(DATASET ENTRIES begins)
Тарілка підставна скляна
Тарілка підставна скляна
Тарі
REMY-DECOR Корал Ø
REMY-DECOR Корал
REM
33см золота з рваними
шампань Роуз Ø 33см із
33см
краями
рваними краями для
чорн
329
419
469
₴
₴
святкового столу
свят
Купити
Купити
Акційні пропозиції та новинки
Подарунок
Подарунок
(DATASET ENTRIES ends)
(DATASET ENTRIES begins)
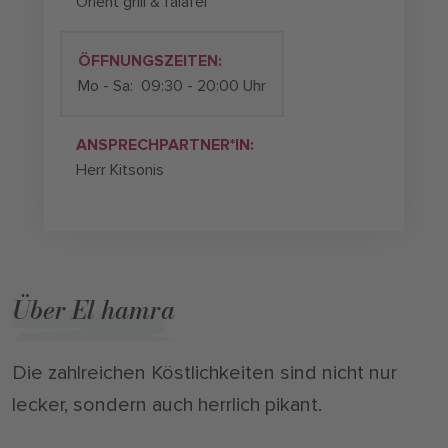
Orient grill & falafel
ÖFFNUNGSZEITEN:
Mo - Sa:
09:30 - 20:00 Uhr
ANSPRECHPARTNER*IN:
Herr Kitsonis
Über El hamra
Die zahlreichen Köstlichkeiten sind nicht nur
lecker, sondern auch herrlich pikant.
(DATASET ENTRIES ends)
(DATASET ENTRIES begins)
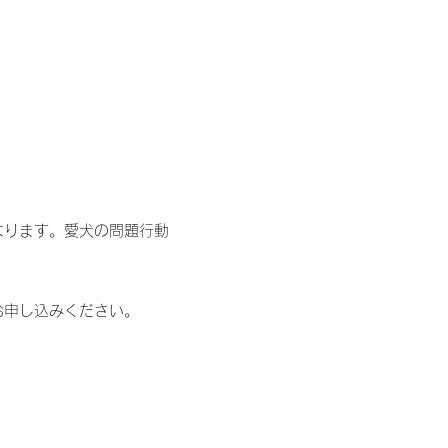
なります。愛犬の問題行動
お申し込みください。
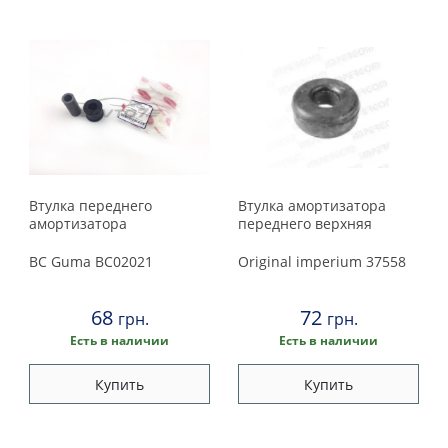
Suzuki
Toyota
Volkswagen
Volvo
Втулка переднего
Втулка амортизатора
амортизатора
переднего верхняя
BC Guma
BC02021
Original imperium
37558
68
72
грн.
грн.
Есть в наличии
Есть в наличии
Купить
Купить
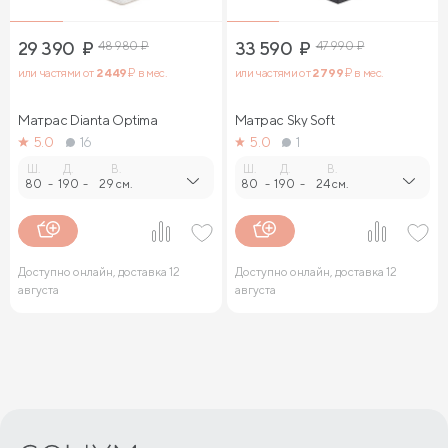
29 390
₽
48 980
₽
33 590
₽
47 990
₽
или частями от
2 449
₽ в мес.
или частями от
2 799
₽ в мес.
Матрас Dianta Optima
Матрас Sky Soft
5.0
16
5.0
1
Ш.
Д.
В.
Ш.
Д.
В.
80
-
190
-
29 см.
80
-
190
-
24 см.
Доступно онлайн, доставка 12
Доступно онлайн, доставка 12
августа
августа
(DATASET ENTRIES ends)
[EXERCISE PROMPT]
Go through the material and copy each line that contains "Втулка".

[WRITTEN RESPONSE]
Втулка переднего
Втулка амортизатора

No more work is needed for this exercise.